### TAREFA 1
Que linhas dos registos contêm a palavra "point"? Localize-as e copie-as todas.

Luís Godinho texto | Gonçalo Figueiredo fotografia

Na Herdade do Freixo do Meio “nasceu” uma aldeia do neolítico antigo, para lembrar como era a vida dos primeiros agricultores alentejanos. É um povoado construído com recurso a dados arqueológicos, etnográficos e a alguma dose de experimentalismo.

Pouco depois de avivar o lume que ocupa o espaço central no povoado neolítico recriado na Herdade do Freixo do Meio, próximo de Foros de Vale Figueira (Montemor-o-Novo), o arqueólogo Manuel Calado dirige-se para o interior de uma das duas cabanas e coloca a mão sobre o barro que reboca uma das paredes, preocupado com uma pequena infiltração de água. Os dias tinham sido de muito chuva, mas a construção resistiu.

Habituado a desvendar o património arqueológico do país, em particular no Alentejo, Manuel Calado aceitou o repto do proprietário da herdade, Alfredo Cunhal Sendim, de “perceber a humanidade” que ao longo dos milénios habitou este território. As escavações arqueológicas conduziram à descoberta de um menir e de vestígios de um povoado neolítico.

### REGISTOS FORNECIDOS
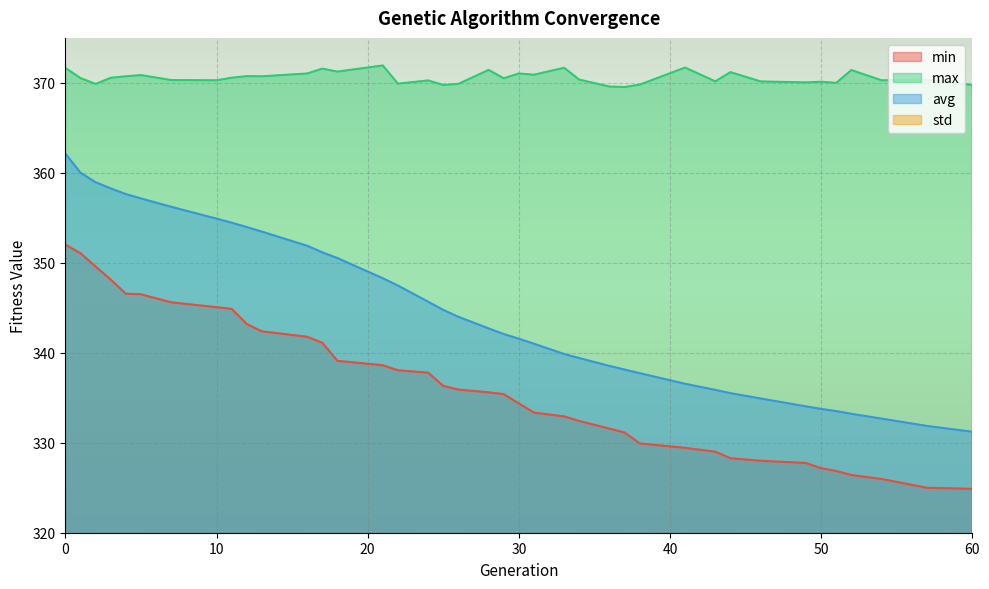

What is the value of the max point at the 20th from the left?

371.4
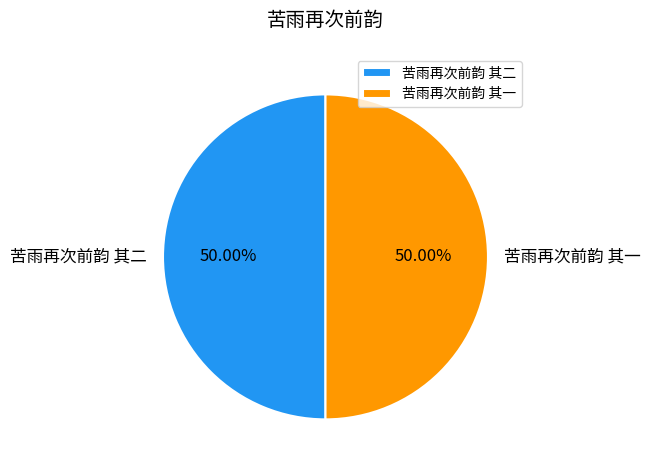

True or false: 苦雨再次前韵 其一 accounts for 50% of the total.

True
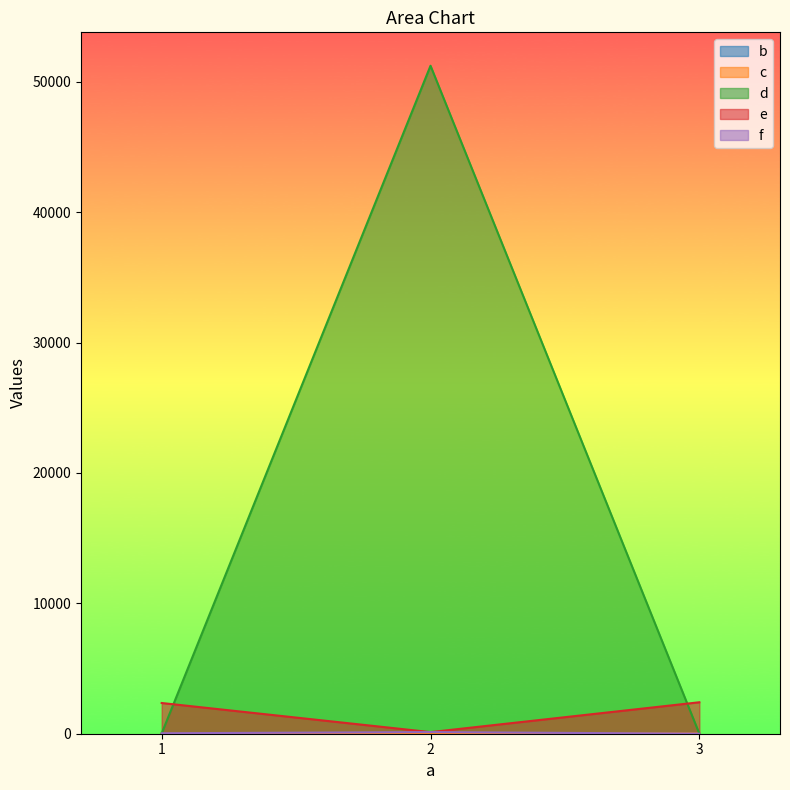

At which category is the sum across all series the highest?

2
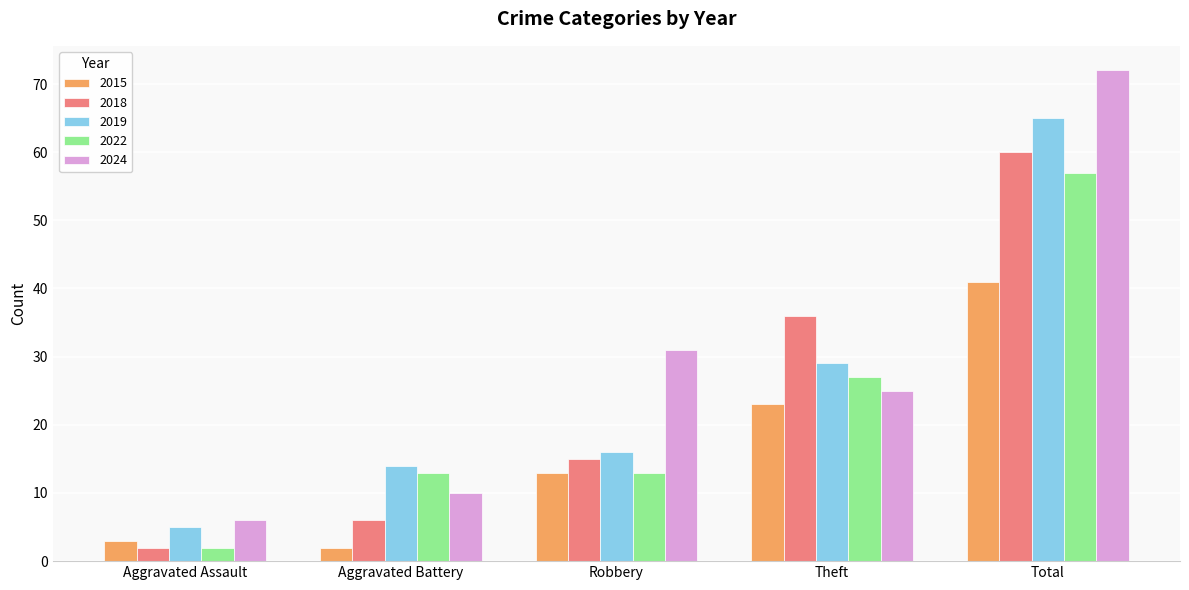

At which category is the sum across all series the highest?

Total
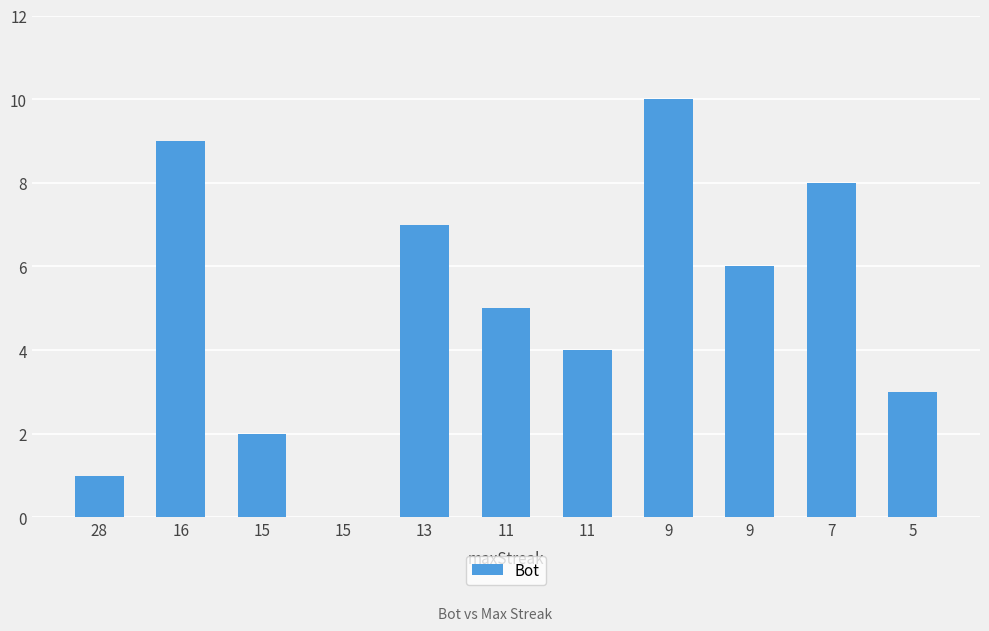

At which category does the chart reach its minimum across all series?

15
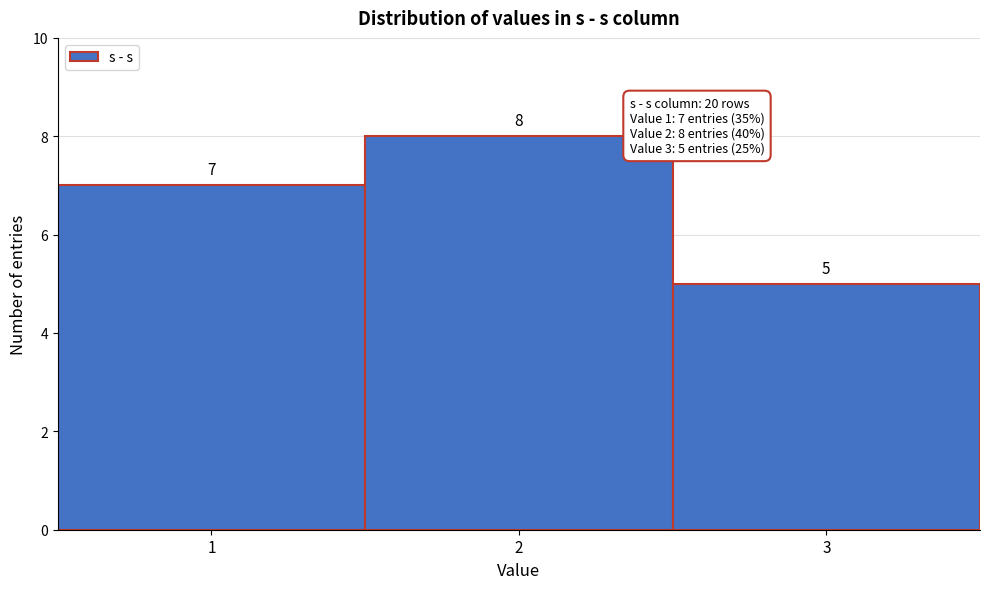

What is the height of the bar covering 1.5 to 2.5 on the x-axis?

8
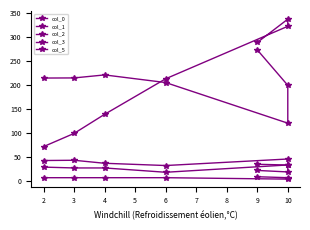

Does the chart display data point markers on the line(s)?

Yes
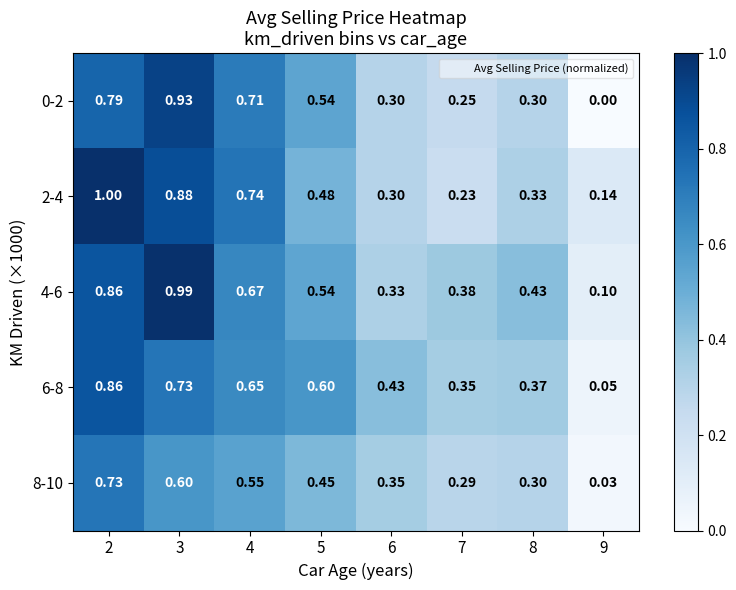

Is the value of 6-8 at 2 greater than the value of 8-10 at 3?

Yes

### TAREFA 2
As afirmações seguintes estão de acordo com o texto sobre a aldeia neolítica da Herdade do Freixo do Meio? Responda sim ou não a cada uma e cite as palavras do texto que o decidem.
(a) O povoado foi construído apenas com base em dados arqueológicos.
(b) O povoado recriado tem três cabanas.
(c) As escavações arqueológicas levaram à descoberta de um menir.

### RESPOSTA ESCRITA 1
What is the value of the max point at the 20th from the left?
Does the chart display data point markers on the line(s)?

### RESPOSTA ESCRITA 2
(a) Não: "construído com recurso a dados arqueológicos, etnográficos e a alguma dose de experimentalismo".
(b) Não: "uma das duas cabanas".
(c) Sim: "As escavações arqueológicas conduziram à descoberta de um menir".